Monday, March 26, 2012

New Era?

I think this is the beginning of a new era. Ok, that was cheesy, and the name of a magazine, but I swear that was a coincidence. I was just trying to think of the word to apply for the way I feel about this. I don't care about getting to a particular point or even where I am going. I just feel like the moment itself will be of such perfection that I would use the moment to define all time before or hereafter.

In church a lady told about her struggles and how she and her family were without a home, but she had the faith to believe that if Heavenly father wanted her here (in Layton, in this case) then he would take care of arranging a home. She didn't need the details. And those are the kind of people that I associate with. cool, huh?

I no longer worry about if I am pretty enough or smart enough or all around good enough. I'll just asume that I'm not, but regardless I will be loved for being who I am, and that will not make me complaceant, like it seems. It will drive me on to want to be all that I can be... la la la in the army. No, but I bet that's what you were thinking, too.
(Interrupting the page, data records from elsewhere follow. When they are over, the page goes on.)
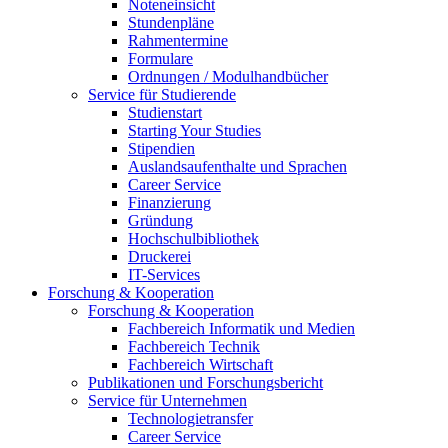
Noteneinsicht
Stundenpläne
Rahmentermine
Formulare
Ordnungen / Modulhandbücher
Service für Studierende
Studienstart
Starting Your Studies
Stipendien
Auslandsaufenthalte und Sprachen
Career Service
Finanzierung
Gründung
Hochschulbibliothek
Druckerei
IT-Services
Forschung & Kooperation
Forschung & Kooperation
Fachbereich Informatik und Medien
Fachbereich Technik
Fachbereich Wirtschaft
Publikationen und Forschungsbericht
Service für Unternehmen
Technologietransfer
Career Service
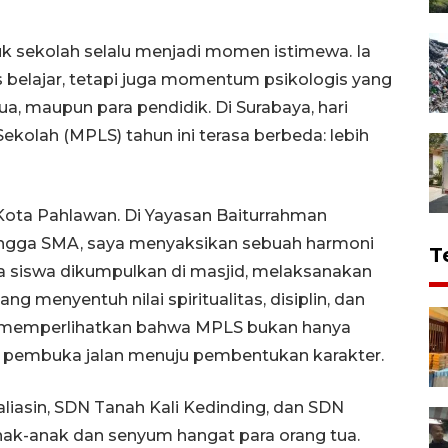
k sekolah selalu menjadi momen istimewa. Ia
 belajar, tetapi juga momentum psikologis yang
ua, maupun para pendidik. Di Surabaya, hari
olah (MPLS) tahun ini terasa berbeda: lebih
 Kota Pahlawan. Di Yayasan Baiturrahman
ingga SMA, saya menyaksikan sebuah harmoni
T
ra siswa dikumpulkan di masjid, melaksanakan
ng menyentuh nilai spiritualitas, disiplin, dan
ni memperlihatkan bahwa MPLS bukan hanya
uga pembuka jalan menuju pembentukan karakter.
aliasin, SDN Tanah Kali Kedinding, dan SDN
nak-anak dan senyum hangat para orang tua.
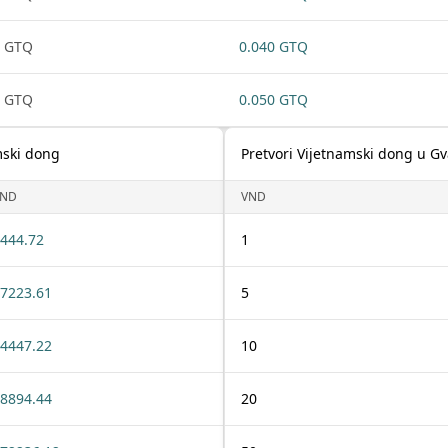
1 GTQ
0.040 GTQ
1 GTQ
0.050 GTQ
mski dong
Pretvori Vijetnamski dong u Gv
VND
VND
444.72
1
7223.61
5
4447.22
10
8894.44
20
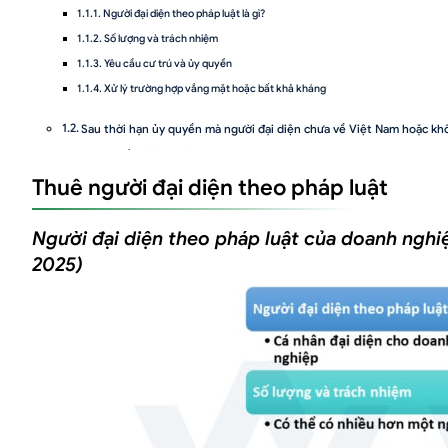
Người đại diện theo pháp luật là gì?
Số lượng và trách nhiệm
Yêu cầu cư trú và ủy quyền
Xử lý trường hợp vắng mặt hoặc bất khả kháng
Sau thời hạn ủy quyền mà người đại diện chưa về Việt Nam hoặc kh
Quyền chỉ định của cơ quan nhà nước
Thuê người đại diện theo pháp luật
Trách nhiệm của người đại diện theo pháp luật của doanh nghiệp (
Người đại diện theo pháp luật của doanh nghi
Quy định về Hợp đồng lao động đối với người đại diện theo pháp 
Quy định về đóng bảo hiểm xã hội
2025)
Quy định về thuế thu nhập cá nhân
Quy định mức thu nhập phải đóng thuế thu nhập cá nhân:
Cách tính thuế thu nhập cá nhân từ tiền lương, tiền công
Khi nào phải đóng thuế thu nhập cá nhân?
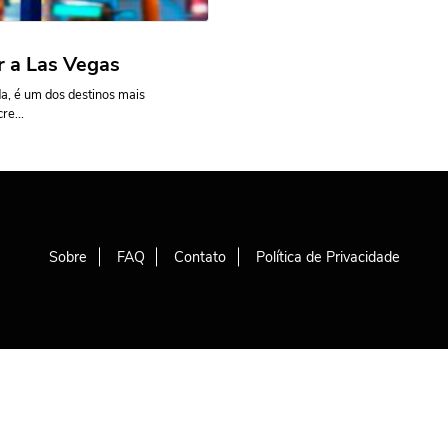
r a Las Vegas
a, é um dos destinos mais
re...
Sobre
FAQ
Contato
Política de Privacidade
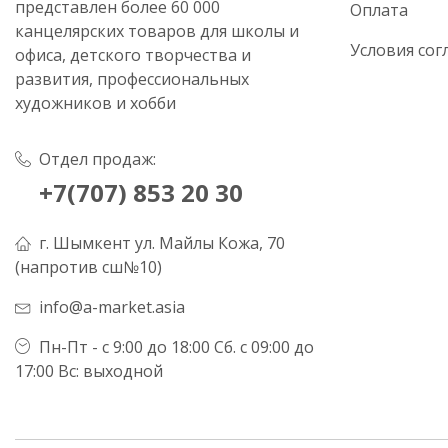
представлен более 60 000
Оплата
канцелярских товаров для школы и
Условия сог
офиса, детского творчества и
развития, профессиональных
художников и хобби
Отдел продаж:
+7(707) 853 20 30
г. Шымкент ул. Майлы Кожа, 70
(напротив сш№10)
info@a-market.asia
Пн-Пт - с 9:00 до 18:00 Сб. с 09:00 до
17:00 Вс: выходной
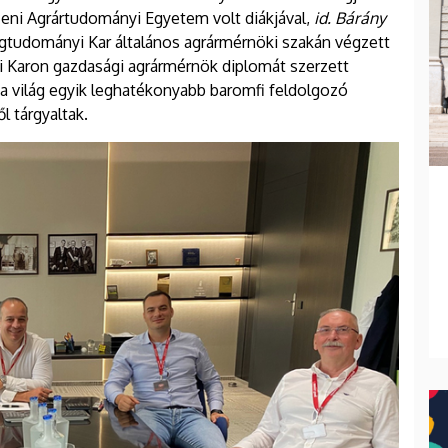
ceni Agrártudományi Egyetem volt diákjával,
id. Bárány
tudományi Kar általános agrármérnöki szakán végzett
i Karon gazdasági agrármérnök diplomát szerzett
 a világ egyik leghatékonyabb baromfi feldolgozó
 tárgyaltak.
The song I want to write is about sex, but not the stuff others try to sell. I think alot of that stuff is really just reguritated smut. I mean, yeah I even previously learned that the act of having sexual intercourse is meaningless and practically pointless, like taking recreational drugs. So we have children to give our actions purpose, I want to write about the thing Seely Booth was referring to in the TV program "Bones". I am facinated by two people trying to occupy the same space kinda thing. Lacy liked a song biological and I figured it would be the case because she represents the science side of everything, My own upbringing is a religious one, but I think there is a place where they both meet and agree perfectly.

I have been such a place as I fought so ferverently inside. My battle was waged between my heart (how I felt or religion) and it's beliefs and my mind (how I thought or science) and it's beliefs. Finally, I have peace so I know there must be a way for the two to find a common ground. A reasonable religion or a moral science, maybe?